Free-space management of storage-based applications is required for reusing the space freed when objects are deleted, for new objects or for new data of existing objects. Low level volume management involves handling fixed size blocks that compose the volume, which makes space allocation easier to handle. However, free-space management becomes more complicated when the managed storage consists of variable sized objects as usually happens in upper layer storage applications, such as filesystems that manage variable sized files, databases that manage tables and indexes of various sizes and the like.
Free space is managed using various types of data-structures, some of which are described below.

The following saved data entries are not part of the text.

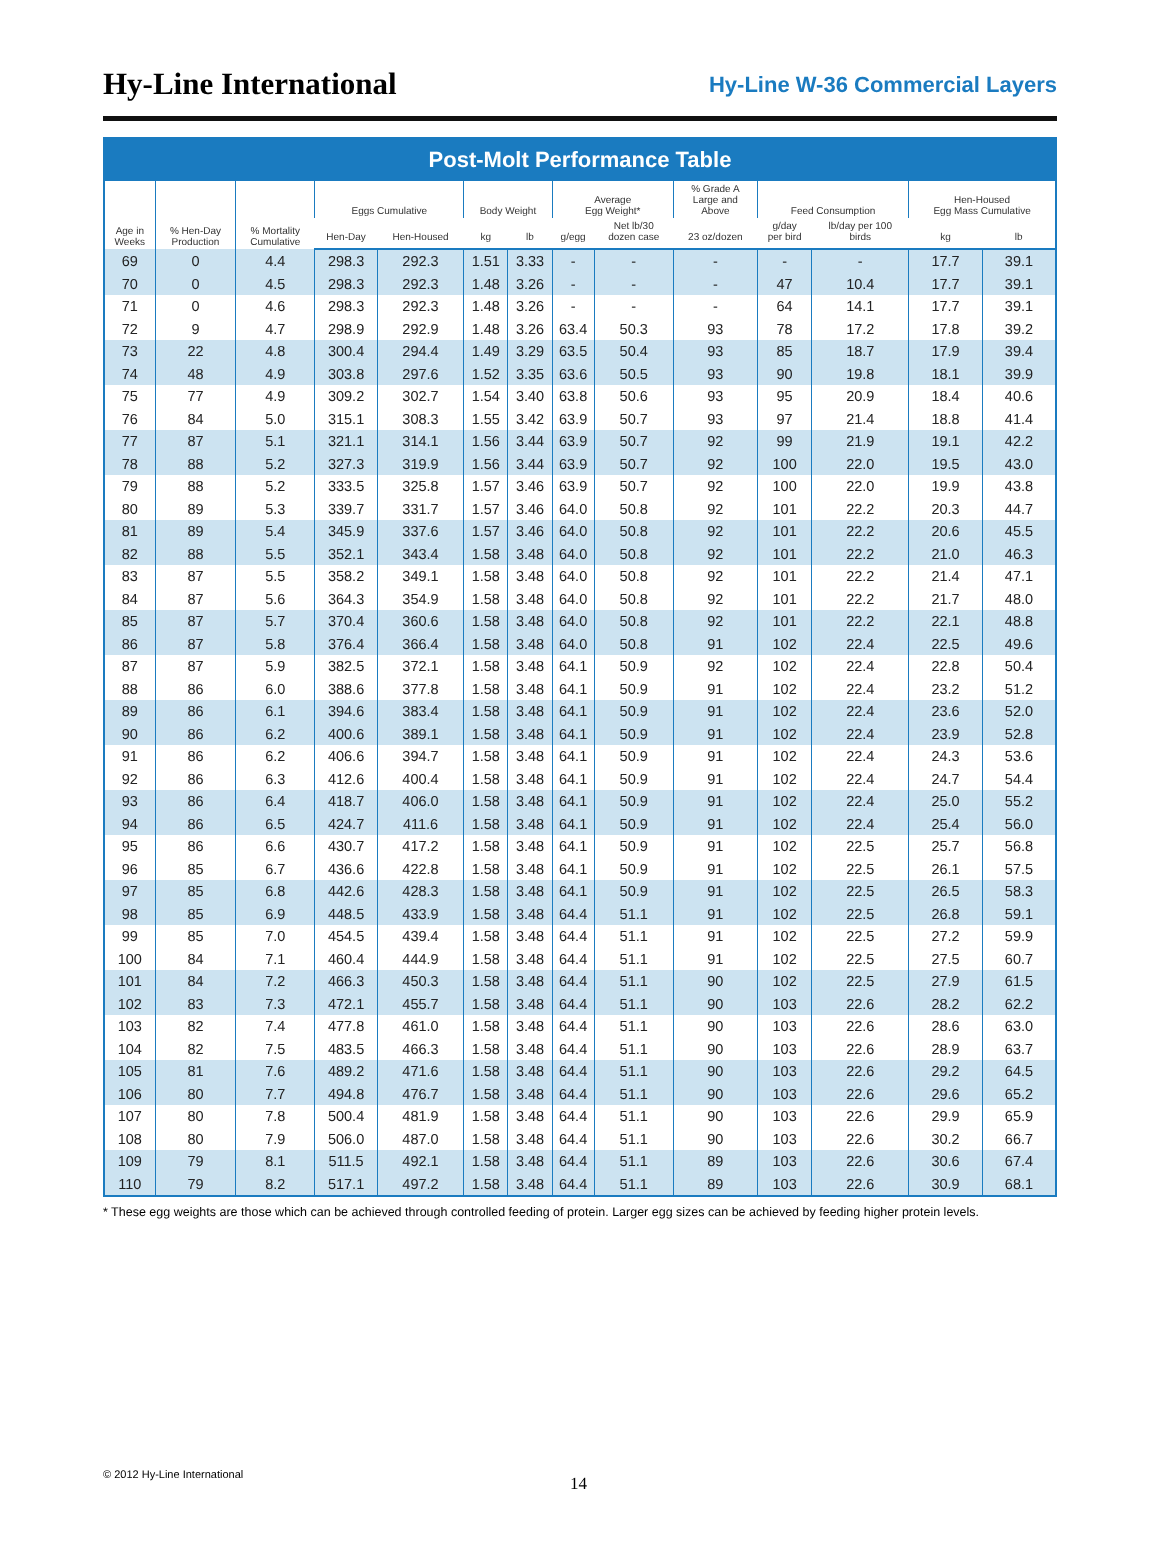Hy-Line International
Hy-Line W-36 Commercial Layers
Post-Molt Performance Table
| Age in Weeks | % Hen-Day Production | % Mortality Cumulative | Eggs Cumulative | | Body Weight | | Average Egg Weight* | | % Grade A Large and Above | Feed Consumption | | Hen-Housed Egg Mass Cumulative | |
| --- | --- | --- | --- | --- | --- | --- | --- | --- | --- | --- | --- | --- | --- |
| | | | Hen-Day | Hen-Housed | kg | lb | g/egg | Net lb/30 dozen case | 23 oz/dozen | g/day per bird | lb/day per 100 birds | kg | lb |
| 69 | 0 | 4.4 | 298.3 | 292.3 | 1.51 | 3.33 | - | - | - | - | - | 17.7 | 39.1 |
| 70 | 0 | 4.5 | 298.3 | 292.3 | 1.48 | 3.26 | - | - | - | 47 | 10.4 | 17.7 | 39.1 |
| 71 | 0 | 4.6 | 298.3 | 292.3 | 1.48 | 3.26 | - | - | - | 64 | 14.1 | 17.7 | 39.1 |
| 72 | 9 | 4.7 | 298.9 | 292.9 | 1.48 | 3.26 | 63.4 | 50.3 | 93 | 78 | 17.2 | 17.8 | 39.2 |
| 73 | 22 | 4.8 | 300.4 | 294.4 | 1.49 | 3.29 | 63.5 | 50.4 | 93 | 85 | 18.7 | 17.9 | 39.4 |
| 74 | 48 | 4.9 | 303.8 | 297.6 | 1.52 | 3.35 | 63.6 | 50.5 | 93 | 90 | 19.8 | 18.1 | 39.9 |
| 75 | 77 | 4.9 | 309.2 | 302.7 | 1.54 | 3.40 | 63.8 | 50.6 | 93 | 95 | 20.9 | 18.4 | 40.6 |
| 76 | 84 | 5.0 | 315.1 | 308.3 | 1.55 | 3.42 | 63.9 | 50.7 | 93 | 97 | 21.4 | 18.8 | 41.4 |
| 77 | 87 | 5.1 | 321.1 | 314.1 | 1.56 | 3.44 | 63.9 | 50.7 | 92 | 99 | 21.9 | 19.1 | 42.2 |
| 78 | 88 | 5.2 | 327.3 | 319.9 | 1.56 | 3.44 | 63.9 | 50.7 | 92 | 100 | 22.0 | 19.5 | 43.0 |
| 79 | 88 | 5.2 | 333.5 | 325.8 | 1.57 | 3.46 | 63.9 | 50.7 | 92 | 100 | 22.0 | 19.9 | 43.8 |
| 80 | 89 | 5.3 | 339.7 | 331.7 | 1.57 | 3.46 | 64.0 | 50.8 | 92 | 101 | 22.2 | 20.3 | 44.7 |
| 81 | 89 | 5.4 | 345.9 | 337.6 | 1.57 | 3.46 | 64.0 | 50.8 | 92 | 101 | 22.2 | 20.6 | 45.5 |
| 82 | 88 | 5.5 | 352.1 | 343.4 | 1.58 | 3.48 | 64.0 | 50.8 | 92 | 101 | 22.2 | 21.0 | 46.3 |
| 83 | 87 | 5.5 | 358.2 | 349.1 | 1.58 | 3.48 | 64.0 | 50.8 | 92 | 101 | 22.2 | 21.4 | 47.1 |
| 84 | 87 | 5.6 | 364.3 | 354.9 | 1.58 | 3.48 | 64.0 | 50.8 | 92 | 101 | 22.2 | 21.7 | 48.0 |
| 85 | 87 | 5.7 | 370.4 | 360.6 | 1.58 | 3.48 | 64.0 | 50.8 | 92 | 101 | 22.2 | 22.1 | 48.8 |
| 86 | 87 | 5.8 | 376.4 | 366.4 | 1.58 | 3.48 | 64.0 | 50.8 | 91 | 102 | 22.4 | 22.5 | 49.6 |
| 87 | 87 | 5.9 | 382.5 | 372.1 | 1.58 | 3.48 | 64.1 | 50.9 | 92 | 102 | 22.4 | 22.8 | 50.4 |
| 88 | 86 | 6.0 | 388.6 | 377.8 | 1.58 | 3.48 | 64.1 | 50.9 | 91 | 102 | 22.4 | 23.2 | 51.2 |
| 89 | 86 | 6.1 | 394.6 | 383.4 | 1.58 | 3.48 | 64.1 | 50.9 | 91 | 102 | 22.4 | 23.6 | 52.0 |
| 90 | 86 | 6.2 | 400.6 | 389.1 | 1.58 | 3.48 | 64.1 | 50.9 | 91 | 102 | 22.4 | 23.9 | 52.8 |
| 91 | 86 | 6.2 | 406.6 | 394.7 | 1.58 | 3.48 | 64.1 | 50.9 | 91 | 102 | 22.4 | 24.3 | 53.6 |
| 92 | 86 | 6.3 | 412.6 | 400.4 | 1.58 | 3.48 | 64.1 | 50.9 | 91 | 102 | 22.4 | 24.7 | 54.4 |
| 93 | 86 | 6.4 | 418.7 | 406.0 | 1.58 | 3.48 | 64.1 | 50.9 | 91 | 102 | 22.4 | 25.0 | 55.2 |
| 94 | 86 | 6.5 | 424.7 | 411.6 | 1.58 | 3.48 | 64.1 | 50.9 | 91 | 102 | 22.4 | 25.4 | 56.0 |
| 95 | 86 | 6.6 | 430.7 | 417.2 | 1.58 | 3.48 | 64.1 | 50.9 | 91 | 102 | 22.5 | 25.7 | 56.8 |
| 96 | 85 | 6.7 | 436.6 | 422.8 | 1.58 | 3.48 | 64.1 | 50.9 | 91 | 102 | 22.5 | 26.1 | 57.5 |
| 97 | 85 | 6.8 | 442.6 | 428.3 | 1.58 | 3.48 | 64.1 | 50.9 | 91 | 102 | 22.5 | 26.5 | 58.3 |
| 98 | 85 | 6.9 | 448.5 | 433.9 | 1.58 | 3.48 | 64.4 | 51.1 | 91 | 102 | 22.5 | 26.8 | 59.1 |
| 99 | 85 | 7.0 | 454.5 | 439.4 | 1.58 | 3.48 | 64.4 | 51.1 | 91 | 102 | 22.5 | 27.2 | 59.9 |
| 100 | 84 | 7.1 | 460.4 | 444.9 | 1.58 | 3.48 | 64.4 | 51.1 | 91 | 102 | 22.5 | 27.5 | 60.7 |
| 101 | 84 | 7.2 | 466.3 | 450.3 | 1.58 | 3.48 | 64.4 | 51.1 | 90 | 102 | 22.5 | 27.9 | 61.5 |
| 102 | 83 | 7.3 | 472.1 | 455.7 | 1.58 | 3.48 | 64.4 | 51.1 | 90 | 103 | 22.6 | 28.2 | 62.2 |
| 103 | 82 | 7.4 | 477.8 | 461.0 | 1.58 | 3.48 | 64.4 | 51.1 | 90 | 103 | 22.6 | 28.6 | 63.0 |
| 104 | 82 | 7.5 | 483.5 | 466.3 | 1.58 | 3.48 | 64.4 | 51.1 | 90 | 103 | 22.6 | 28.9 | 63.7 |
| 105 | 81 | 7.6 | 489.2 | 471.6 | 1.58 | 3.48 | 64.4 | 51.1 | 90 | 103 | 22.6 | 29.2 | 64.5 |
| 106 | 80 | 7.7 | 494.8 | 476.7 | 1.58 | 3.48 | 64.4 | 51.1 | 90 | 103 | 22.6 | 29.6 | 65.2 |
| 107 | 80 | 7.8 | 500.4 | 481.9 | 1.58 | 3.48 | 64.4 | 51.1 | 90 | 103 | 22.6 | 29.9 | 65.9 |
| 108 | 80 | 7.9 | 506.0 | 487.0 | 1.58 | 3.48 | 64.4 | 51.1 | 90 | 103 | 22.6 | 30.2 | 66.7 |
| 109 | 79 | 8.1 | 511.5 | 492.1 | 1.58 | 3.48 | 64.4 | 51.1 | 89 | 103 | 22.6 | 30.6 | 67.4 |
| 110 | 79 | 8.2 | 517.1 | 497.2 | 1.58 | 3.48 | 64.4 | 51.1 | 89 | 103 | 22.6 | 30.9 | 68.1 |
* These egg weights are those which can be achieved through controlled feeding of protein. Larger egg sizes can be achieved by feeding higher protein levels.
© 2012 Hy-Line International 14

A file system is required to keep track of allocated and free blocks within a logical volume that contains objects of the file system. The simplest solution often used is an allocation bitmap that represents allocated and free space, wherein each bit in the bitmap represents a block in the volume and indicates whether the specific block in a volume is allocated or free. When the file system needs to allocate additional blocks, it refers to the bitmap to identify which blocks are available. However, it is extremely inefficient to search through a bitmap to find large contiguous chunks of free space, particularly when large volumes are involved.
Bitmaps of the whole volume can become quite large for high capacity volumes and need to be saved in the disk and to be read to the cache memory upon allocation change and then be written back to the disk.
Extent lists are the most common alternative to bitmaps. Extent lists are data structures that organize free space into contiguous regions described by location in storage and length of available blocks. Extent lists are sometimes preferred for compression, representing free space using less memory and storage. However, they can grow to be larger than bitmaps, particularly when storage is heavily utilized by small allocations.
One of the problems of bitmaps is de-allocation of blocks. Space allocation algorithms can control the locality of allocations, by deciding which area of the volume is currently dedicated for allocation of new data, but there is no control over the locality of frees, as portions of a file that were allocated in different times can be spread all over the volume. As an example of a worst case, removing 4 GB of object data (a million 4K blocks) could require million bitmaps (of 4K bit each) to be read, modified, and written back again.